## [EXTRACT TO READ]

****

[gpfsug-discuss] gpfsug-discuss Digest, Vol 62, Issue 33

Thu Mar 16 17:18:22 GMT 2017

On Thu, 2017-03-16 at 10:43 -0400, Aaron Knister wrote:
> Perhaps an environment where one has OPA and IB fabrics. Taken from here 
> (https://www.ibm.com/support/knowledgecenter/en/STXKQY/gpfsclustersfaq.html):
> 
> RDMA is not supported on a node when both Mellanox HCAs and Intel 
> Omni-Path HFIs are enabled for RDMA.
> 
> The alternative being a situation where multiple IB fabrics exist that 
> require different OFED versions from each other (and most likely from 
> ESS) for support reasons (speaking from experience). That is to say if 
> $VENDOR supports OFED version X on an IB fabric, and ESS/GSS ships with 
> version Y and there's a problem on the IB fabric $VENDOR may point at 
> the different OFED version on the ESS/GSS and say they don't support it 
> and then one is in a bad spot.
> 

Or just use Ethernet for the GPFS traffic everywhere. It's 2017, 10GbE
to compute nodes is cheap enough to be the norm, and you can use 40GbE
and 100GbE everywhere else as required, and note unless you are a pure
SSD system (which must be vanishingly rare at the moment) the latency is
all in the disks anyway.

I can't imagine why you would use IB and/or Omni-Path on anything other
than compute clusters, so using Ethernet for your storage has advantages
too especially if you are using IB. One of the features of Omni-Path
over IB is that it will prioritize MPI traffic over storage, but given
current core counts in CPU's separating storage out onto Ethernet is not
a bad thing anyway as it keeps the MPI bandwidth per core up.

****

## [INFORMATION SHOWN]
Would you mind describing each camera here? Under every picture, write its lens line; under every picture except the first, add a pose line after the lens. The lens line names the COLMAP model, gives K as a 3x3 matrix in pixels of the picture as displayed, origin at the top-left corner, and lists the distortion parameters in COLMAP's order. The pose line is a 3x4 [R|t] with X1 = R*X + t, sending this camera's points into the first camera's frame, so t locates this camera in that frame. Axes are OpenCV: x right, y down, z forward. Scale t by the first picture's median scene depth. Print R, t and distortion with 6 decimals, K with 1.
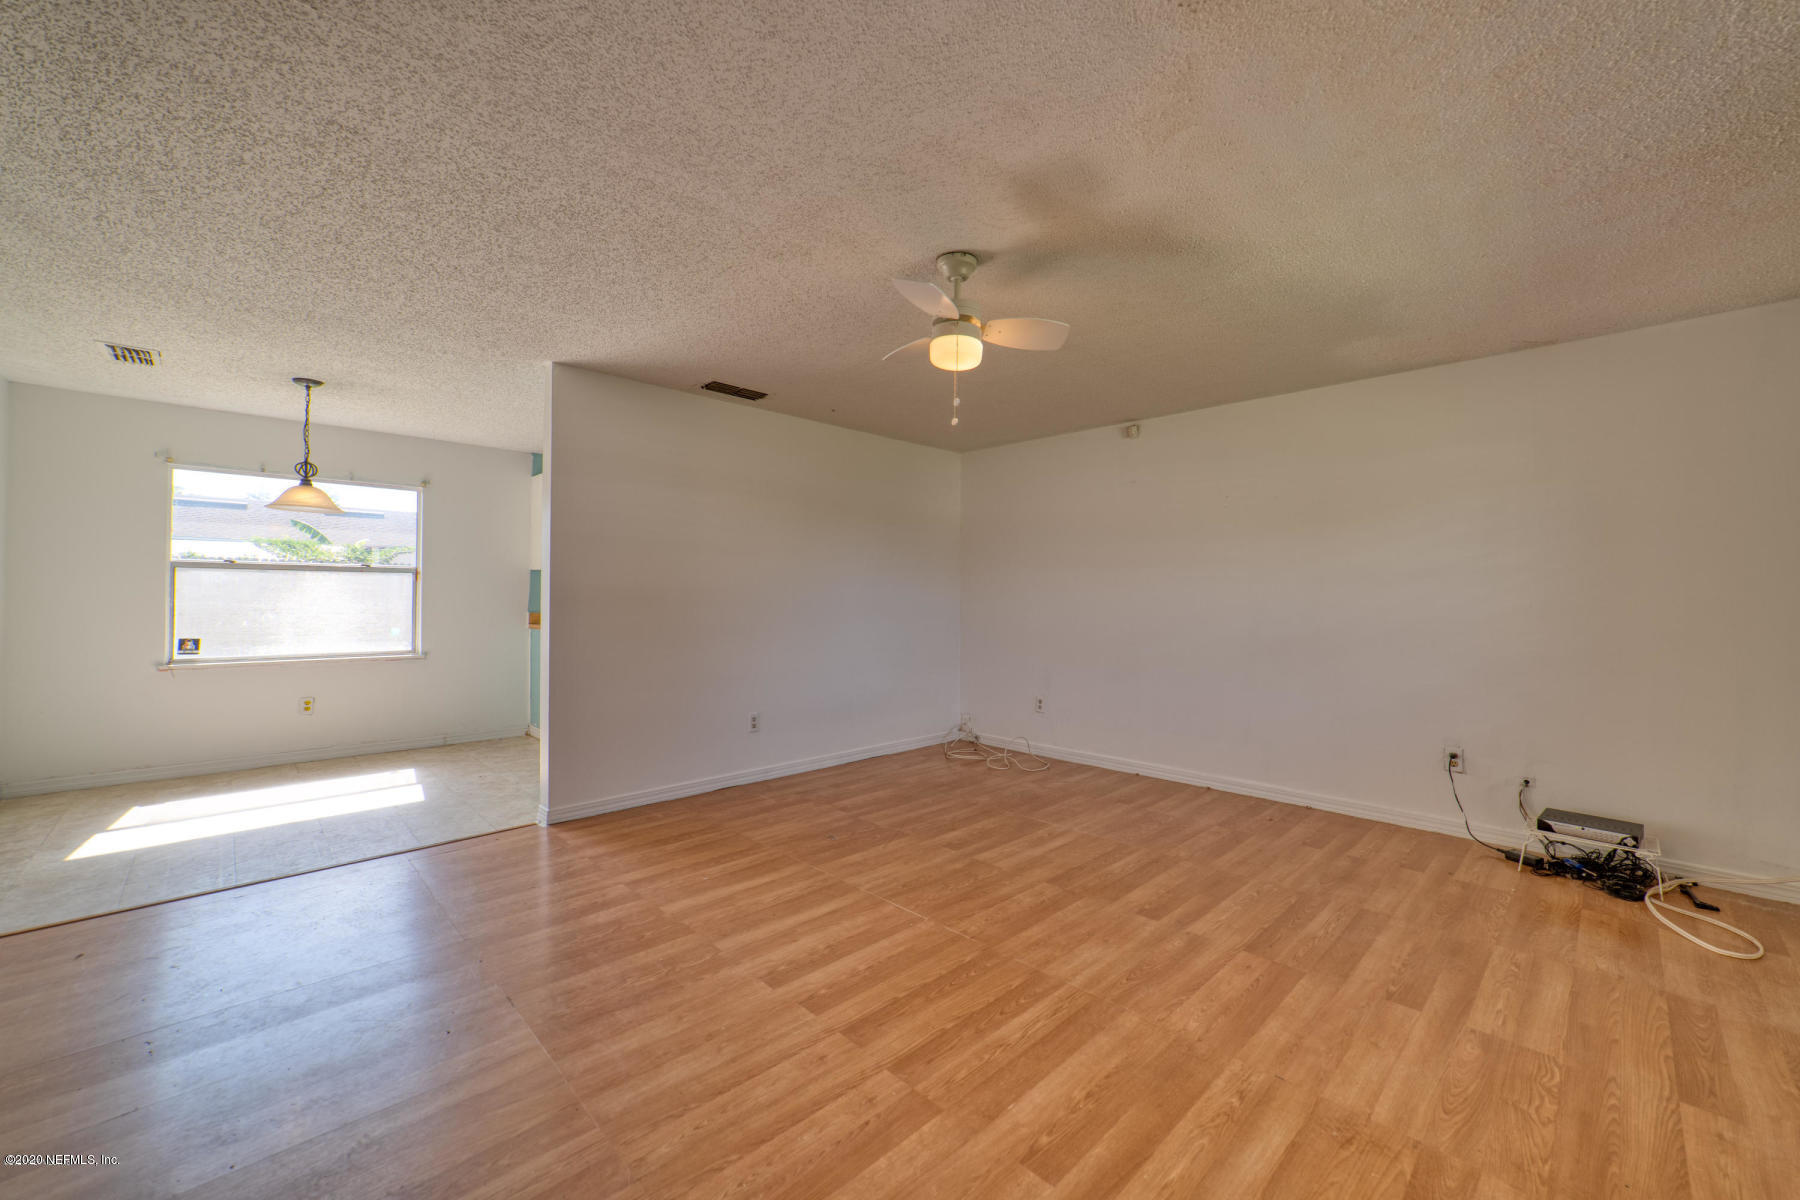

****

## [THE PROBLEM]
Continue the mailing-list reply about running GPFS traffic over Ethernet instead of InfiniBand or Omni-Path, starting after its last sentence.

## [ANSWER FOR THE TASK]
My feeling is that in a compute cluster 10Gb for storage is more than
enough for a node because much more and it would only take a handful of
nodes to denial of service your storage, which is not good. A 500 node
compute cluster with 10GbE for storage can in theory try and hit your
storage for 600GB/s which very very few storage systems will be able to
keep up with.

On a storage GPFS cluster then you can up to 40/100GbE and put in
multiple links for redundancy which is not possible with IB/Omni-path as
far as I am aware which makes it a better solution. Even in a compute
cluster with Ethernet I can stick in multiple connections for my NSD
nodes for redundancy which is an improvement over the IB/Omni-path
options. Especially given in my experience IB links go wonky orders of
magnitude more often than Ethernet ones do. Loose a link to a compute
node I loose one job on the cluster. Loose a link to the NSD server and
I face loosing all the jobs on the cluster...

JAB.

-- 
Jonathan A. Buzzard                 Email: jonathan (at) buzzard.me.uk
Fife, United Kingdom.